Unless your company breaks all kinds of labor laws, they employ grown-ups. Adults, by law and by nature, have volition — the ability to make their own decisions. Not only do today’s young adults demand choice, but they are completely accustomed to it.
When I go to Starbucks, I make (without hesitation) at least six choices just to walk out with a cup of coffee. Drink type, milk type, caffeine-level (full-caf, half-caf, decaf!), flavor pumps, espresso type (have you tried the blonde?), and of course – whip or no whip. Welcome to everyday life as an adult in the Western world.
Recently I heard someone use the word “paternalistic” to describe a company. It was an apt description; she went on to explain that many companies treat their employees as one might a child, making personal decisions on their behalf because they “know what is best for them”.
Don’t believe me? Let’s ask ourselves a few questions and then reassess.
Who decides the dress code?
Who decides when the workday begins and ends?
Who decides how long maternity leave should be?
Who decides what the compensation structure looks like?
Who decides when bonuses get paid out?
Answer: not individual employees. And that’s okay!

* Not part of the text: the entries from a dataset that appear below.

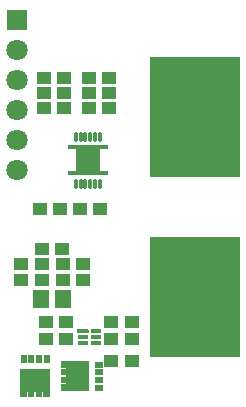
<source format=gts>
G04 DipTrace 3.0.0.1*
G04 battery-fuel_gauge_V2.GTS*
%MOIN*%
G04 #@! TF.FileFunction,Soldermask,Top*
G04 #@! TF.Part,Single*
%AMOUTLINE1*
4,1,12,
0.066969,0.050236,
0.066969,0.036378,
0.040394,0.036378,
0.040394,-0.036378,
0.066969,-0.036378,
0.066969,-0.050236,
-0.066969,-0.050236,
-0.066969,-0.036378,
-0.040394,-0.036378,
-0.040394,0.036378,
-0.066969,0.036378,
-0.066969,0.050236,
0.066969,0.050236,
0*%
%AMOUTLINE4*
4,1,16,
-0.049252,0.04748,
0.049252,0.04748,
0.049252,-0.04748,
0.02752,-0.04748,
0.02752,-0.031339,
0.023662,-0.031339,
0.023662,-0.04748,
0.001929,-0.04748,
0.001929,-0.031339,
-0.001929,-0.031339,
-0.001929,-0.04748,
-0.023662,-0.04748,
-0.023662,-0.031339,
-0.02752,-0.031339,
-0.02752,-0.04748,
-0.049252,-0.04748,
-0.049252,0.04748,
0*%
%AMOUTLINE7*
4,1,16,
0.04748,0.049252,
0.04748,-0.049252,
-0.04748,-0.049252,
-0.04748,-0.02752,
-0.031339,-0.02752,
-0.031339,-0.023662,
-0.04748,-0.023662,
-0.04748,-0.001929,
-0.031339,-0.001929,
-0.031339,0.001929,
-0.04748,0.001929,
-0.04748,0.023662,
-0.031339,0.023662,
-0.031339,0.02752,
-0.04748,0.02752,
-0.04748,0.049252,
0.04748,0.049252,
0*%
%AMOUTLINE10*
4,1,5,
0.01874,-0.00752,
-0.01874,-0.00752,
-0.01874,0.00752,
0.013627,0.00752,
0.01874,0.002407,
0.01874,-0.00752,
0*%
%ADD38R,0.033544X0.01504*%
%ADD40R,0.028819X0.021733*%
%ADD42R,0.021733X0.028819*%
%ADD44R,0.304016X0.404016*%
%ADD46C,0.070945*%
%ADD48R,0.070945X0.070945*%
%ADD50R,0.055197X0.063071*%
%ADD52R,0.047323X0.043386*%
%ADD54O,0.01189X0.037481*%
%ADD60OUTLINE1*%
%ADD63OUTLINE4*%
%ADD66OUTLINE7*%
%ADD69OUTLINE10*%
%FSLAX26Y26*%
G04*
G70*
G90*
G75*
G01*
G04 TopMask*
%LPD*%
D54*
X666831Y1172194D3*
X682579D3*
X698327D3*
X714075D3*
X729823D3*
X745571D3*
Y1327706D3*
X729823D3*
X714075D3*
X698327D3*
X682579D3*
X666831D3*
D60*
X706201Y1249950D3*
D52*
X710235Y1424949D3*
X777164D3*
X560236Y1524952D3*
X627166D3*
X678987Y1087450D3*
X745916D3*
X614666D3*
X547736D3*
X777164Y1524950D3*
X710235D3*
X627166Y1474950D3*
X560236D3*
Y1424950D3*
X627166D3*
X777163Y1474948D3*
X710234D3*
D50*
X550049Y787450D3*
X624852D3*
D52*
X552166Y849950D3*
X485236D3*
X622736D3*
X689666D3*
X485236Y906201D3*
X552166D3*
X689666D3*
X622736D3*
X553986Y956201D3*
X620915D3*
D48*
X468701Y1718701D3*
D46*
Y1618701D3*
Y1518701D3*
Y1418701D3*
Y1318701D3*
Y1218701D3*
D52*
X785236Y656201D3*
X852166D3*
D44*
X1062450Y1393702D3*
Y793702D3*
D42*
X569586Y587697D3*
X543995D3*
X518404D3*
X492814D3*
D63*
X531200Y507776D3*
D40*
X743946Y492815D3*
Y518406D3*
Y543996D3*
Y569587D3*
D66*
X664025Y531201D3*
D52*
X566486Y656201D3*
X633415D3*
X852166Y581201D3*
X785236D3*
Y712450D3*
X852166D3*
D69*
X691782Y682135D3*
D38*
X689814Y662450D3*
Y642765D3*
X735089D3*
Y662450D3*
Y682135D3*
D52*
X566486Y712450D3*
X633415D3*
M02*

</source>
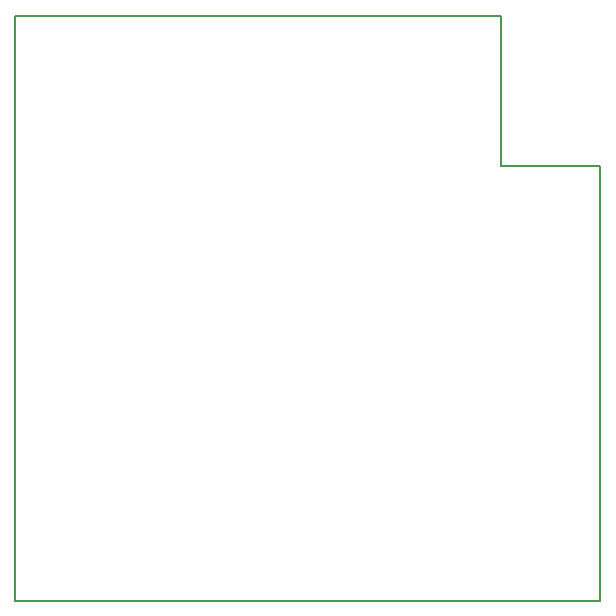
<source format=gbo>
G04 (created by PCBNEW-RS274X (2012-apr-16-27)-stable) date Saturday 23,March,2013 11:14:18 PM SGT*
G01*
G70*
G90*
%MOIN*%
G04 Gerber Fmt 3.4, Leading zero omitted, Abs format*
%FSLAX34Y34*%
G04 APERTURE LIST*
%ADD10C,0.006000*%
%ADD11C,0.005000*%
G04 APERTURE END LIST*
G54D10*
G54D11*
X69550Y-46800D02*
X50050Y-46800D01*
X69550Y-32300D02*
X69550Y-46800D01*
X66250Y-32300D02*
X69550Y-32300D01*
X66250Y-27300D02*
X66250Y-32300D01*
X50050Y-27300D02*
X66250Y-27300D01*
X50050Y-46800D02*
X50050Y-27300D01*
M02*

</source>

In most cases, it makes perfect sense that leadership should set and keep standards that apply to all while trying to be as fair and understanding as possible. That’s just what leadership is. But, when does it go too far?
Enter “helicopter parenting.”
The area of benefits and perks is finally breaking free from the helicopter parenting model. For many long decades, employees have been told what their benefits are instead of being asked what benefits they would like. An employer might spend $20,000/year for health insurance for one employee who really needs the “Cadillac” plan, while another is covered by their parents’ or spouse’s plan – and they receive no off-set for an enormous gap in total compensation. Similarly, a new parent might receive $4,000 or two weeks paid leave (a wonderful gesture!) while a peer continues to work and receives nothing additional. That’s got to leave some people feeling like “where’s my $4,000?”.
Employers, perhaps innocently and with great intentions, have decided for their employees what is or should be important to them.
Insurance is important. Having children is important. Saving for retirement is important. Funds funneled in these directions are vital for many employees.
However, why don’t we live up to the idea that everyone is different and has different goals and needs in life? Instead of deciding how our benefits budget should be spent, how about we offer a proportionate amount and let our employees decide! Once again, we are employing adults, are we not?
If that concept is too big of a pill to swallow quite yet, what about we start with perks/fringe benefits? Fringe clients are doing exactly this. Per employee, they are offering a CHOICE of services to their employees and asking them to select the offering(s) that are most meaningful and helpful to their individual lives.
Fringe clients have taken the bold step to invest in their employees in such a way that reduces their stress, sparks joy, gives them time back in their day, and positively impacts their families.
Everybody gets what they want. Everybody gets to choose. Everybody gets treated like an adult.